WHAT NEEDS TO BE DONE: Each entry that follows should be given again word for word; please leave out its pictures.

(Beginning of RECORDS FOR THIS TASK)

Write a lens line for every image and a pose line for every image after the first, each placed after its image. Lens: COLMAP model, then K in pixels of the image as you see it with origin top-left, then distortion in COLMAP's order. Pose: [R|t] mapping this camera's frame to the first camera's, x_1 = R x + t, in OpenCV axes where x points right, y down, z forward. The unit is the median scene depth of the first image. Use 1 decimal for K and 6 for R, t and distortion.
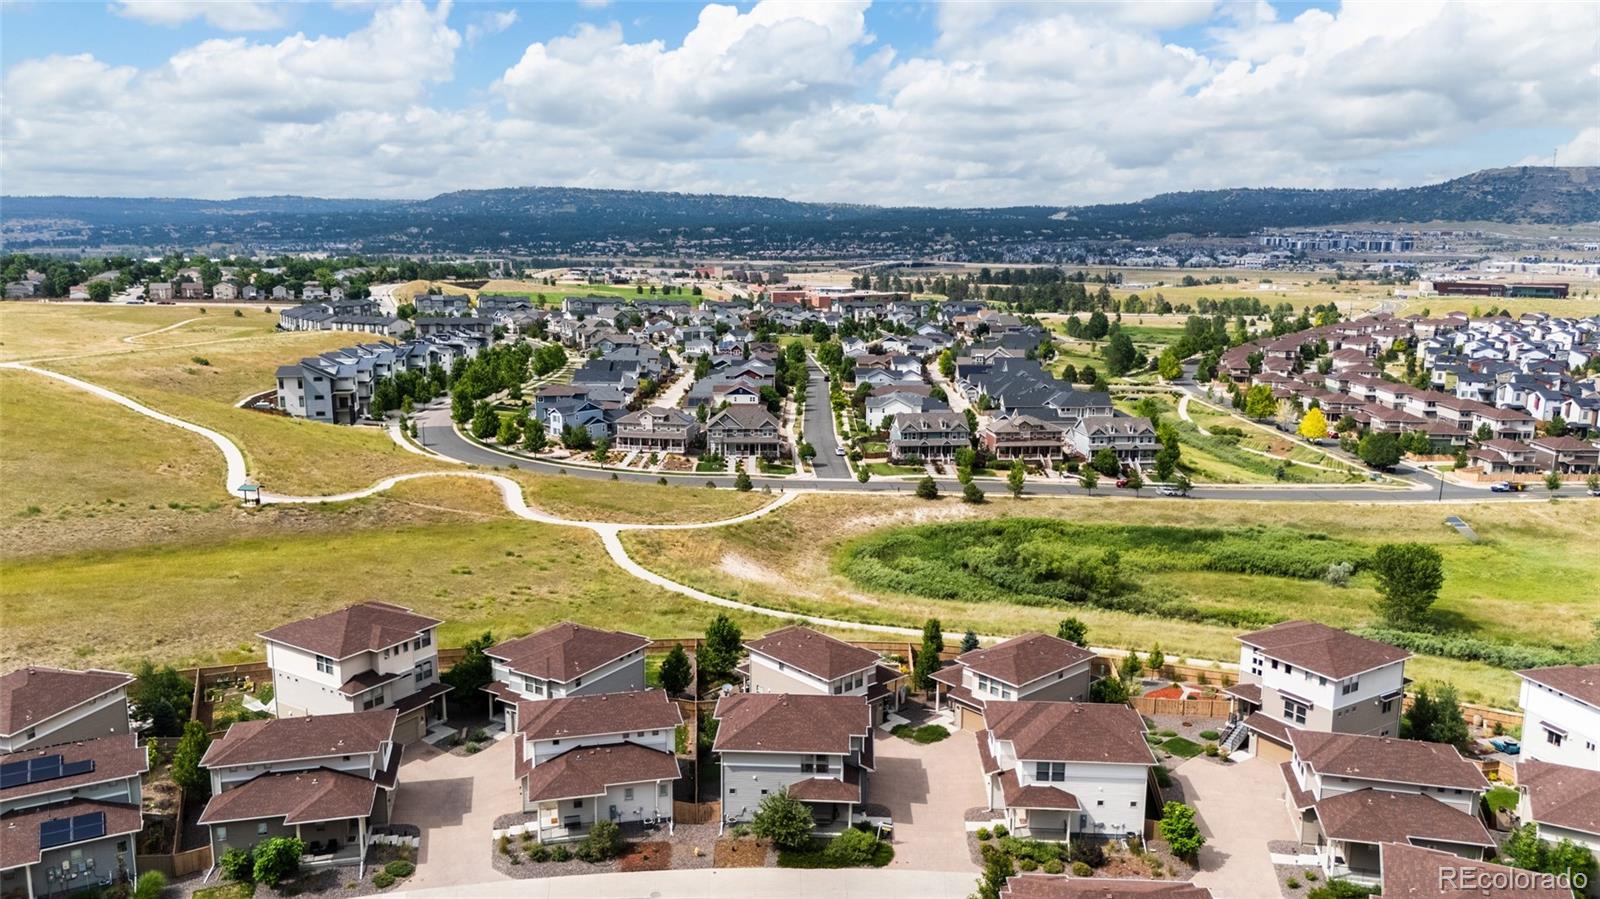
lens RADIAL K [[1192.6, 0, 811.2], [0, 1192.6, 461.7], [0, 0, 1]] dist [0.064938, -0.061841]
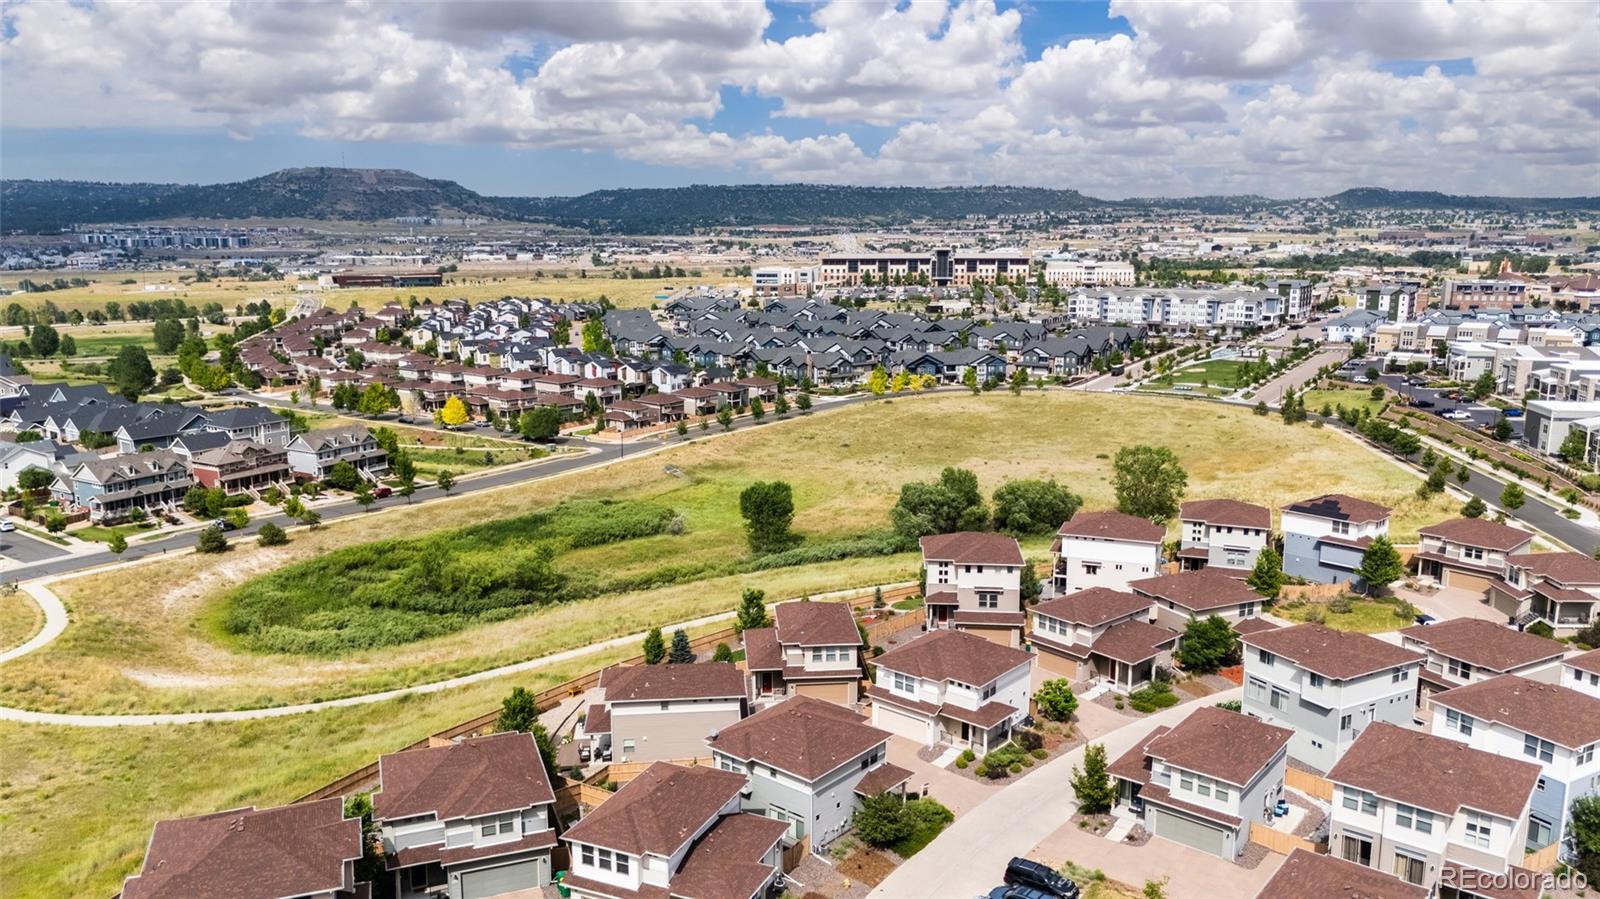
lens RADIAL K [[1192.6, 0, 816.3], [0, 1192.6, 440.8], [0, 0, 1]] dist [0.064938, -0.061841]
pose [[0.593933, -0.152159, 0.789995, -0.261930], [0.162703, 0.984379, 0.067276, -0.029182], [-0.787890, 0.088577, 0.609412, 0.130936]]
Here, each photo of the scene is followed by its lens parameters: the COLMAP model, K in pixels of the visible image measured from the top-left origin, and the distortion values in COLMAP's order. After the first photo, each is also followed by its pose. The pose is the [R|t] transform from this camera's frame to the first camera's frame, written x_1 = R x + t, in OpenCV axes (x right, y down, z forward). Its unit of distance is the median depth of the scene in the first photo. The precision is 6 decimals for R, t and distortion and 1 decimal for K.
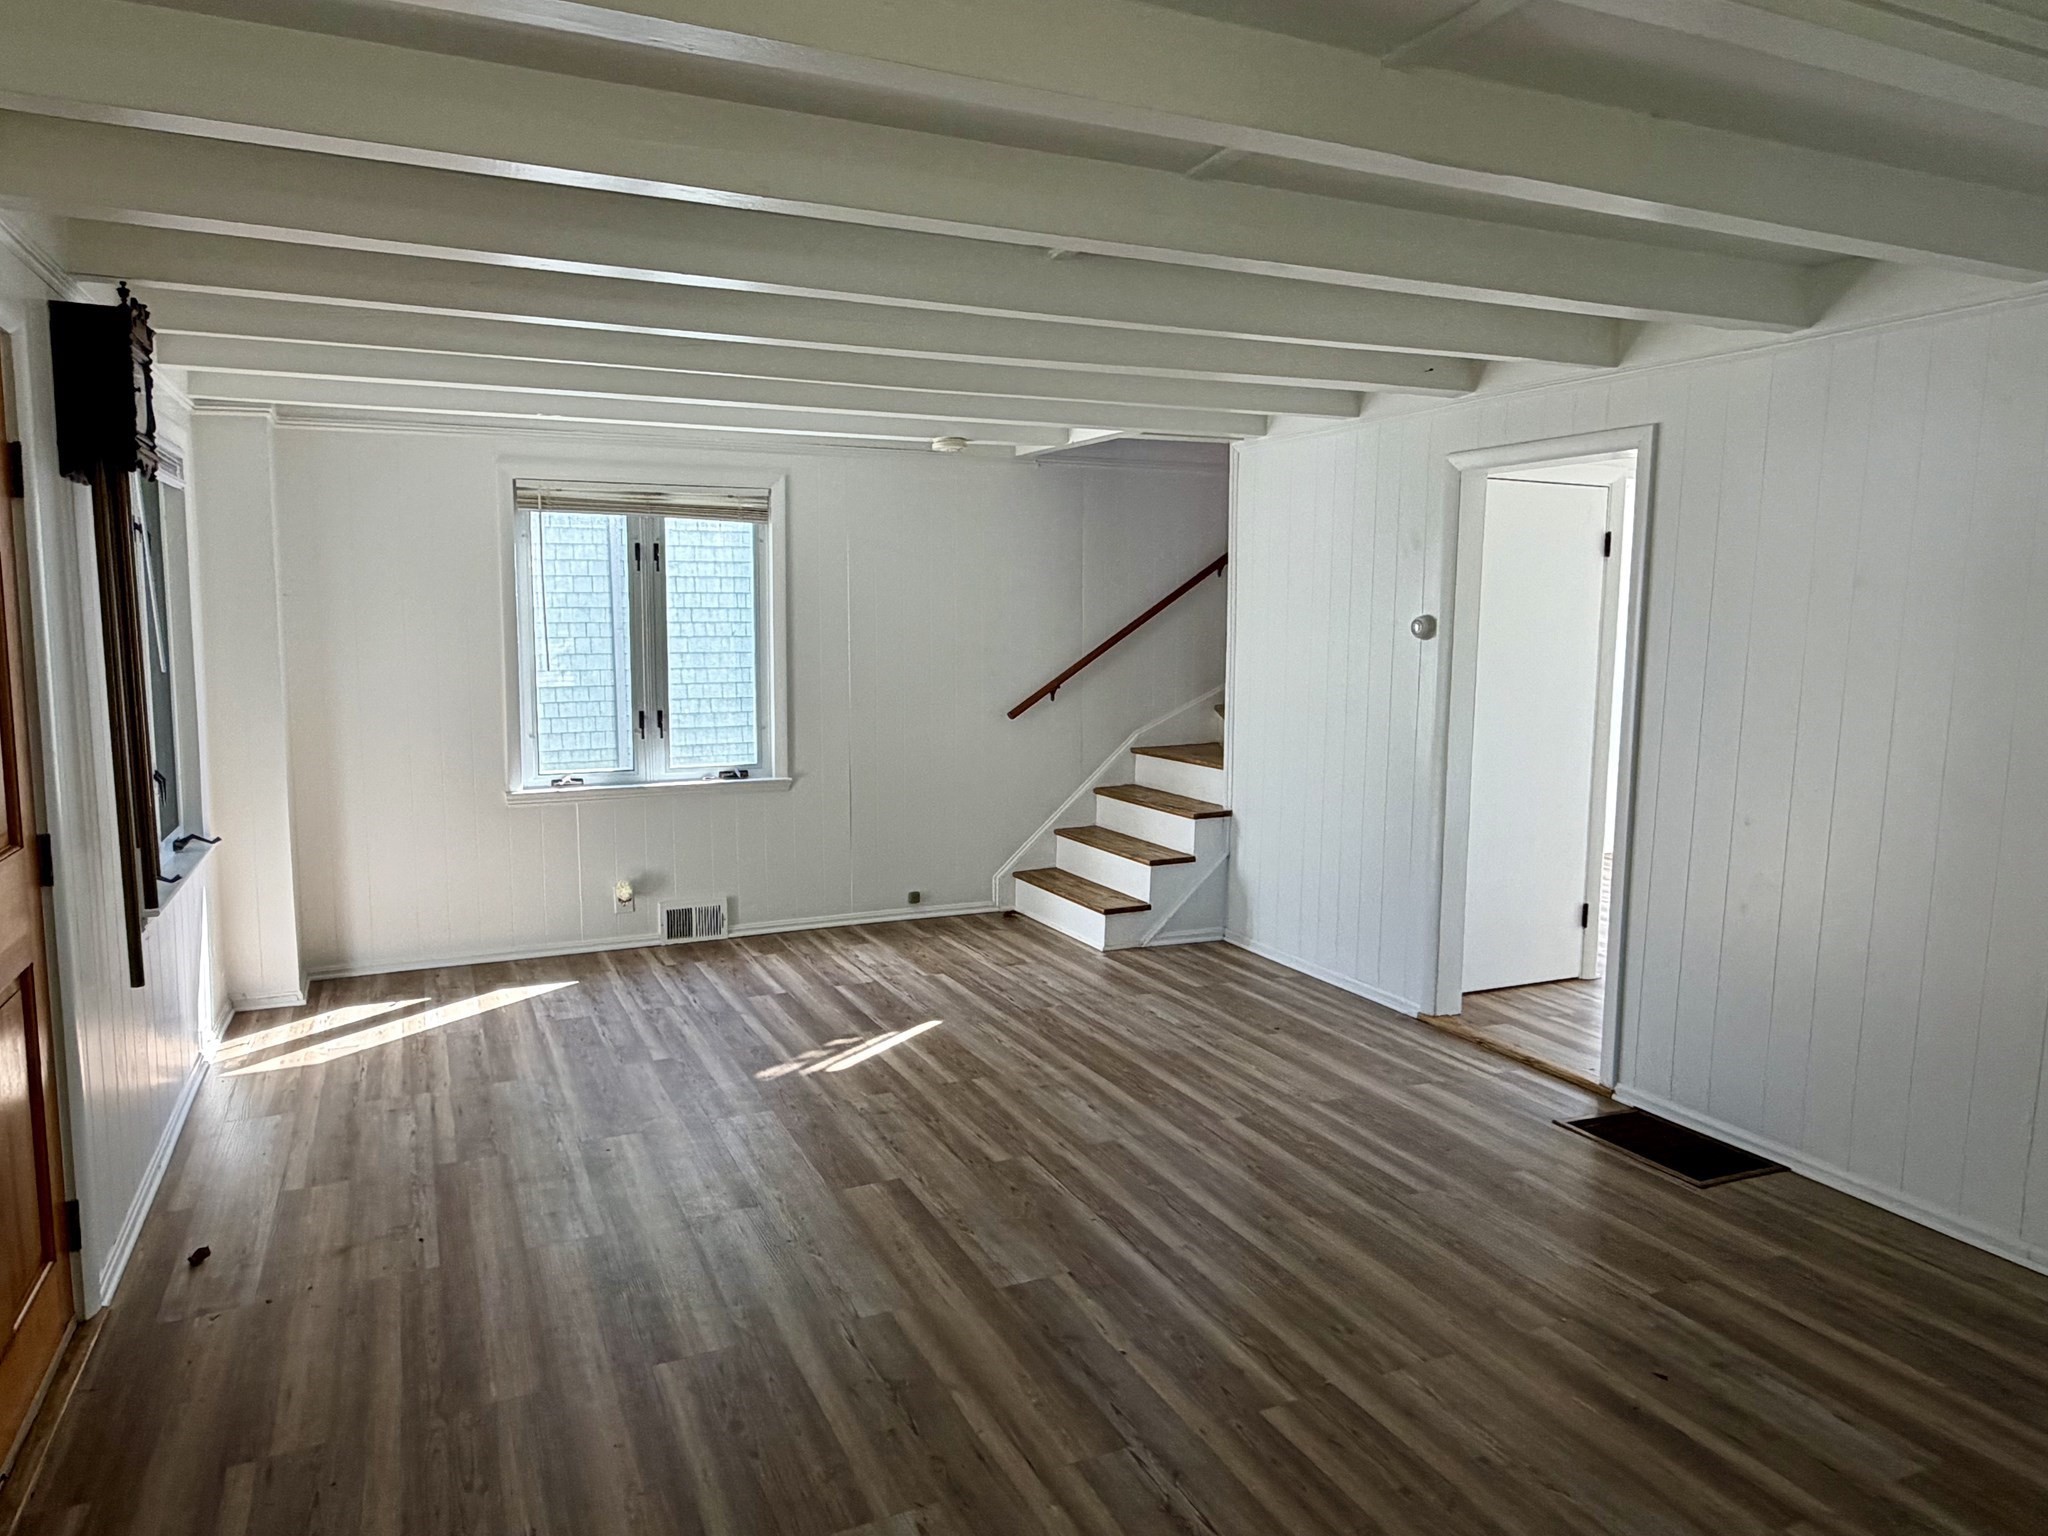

(End of RECORDS FOR THIS TASK)

EXERCISE RESULT:
Write a lens line for every image and a pose line for every image after the first, each placed after its image. Lens: COLMAP model, then K in pixels of the image as you see it with origin top-left, then distortion in COLMAP's order. Pose: [R|t] mapping this camera's frame to the first camera's, x_1 = R x + t, in OpenCV axes where x points right, y down, z forward. The unit is the median scene depth of the first image. Use 1 decimal for K and 6 for R, t and distortion.
lens RADIAL K [[1192.6, 0, 811.2], [0, 1192.6, 461.7], [0, 0, 1]] dist [0.064938, -0.061841]
lens RADIAL K [[1192.6, 0, 816.3], [0, 1192.6, 440.8], [0, 0, 1]] dist [0.064938, -0.061841]
pose [[0.593933, -0.152159, 0.789995, -0.261930], [0.162703, 0.984379, 0.067276, -0.029182], [-0.787890, 0.088577, 0.609412, 0.130936]]
Here, each photo of the scene is followed by its lens parameters: the COLMAP model, K in pixels of the visible image measured from the top-left origin, and the distortion values in COLMAP's order. After the first photo, each is also followed by its pose. The pose is the [R|t] transform from this camera's frame to the first camera's frame, written x_1 = R x + t, in OpenCV axes (x right, y down, z forward). Its unit of distance is the median depth of the scene in the first photo. The precision is 6 decimals for R, t and distortion and 1 decimal for K.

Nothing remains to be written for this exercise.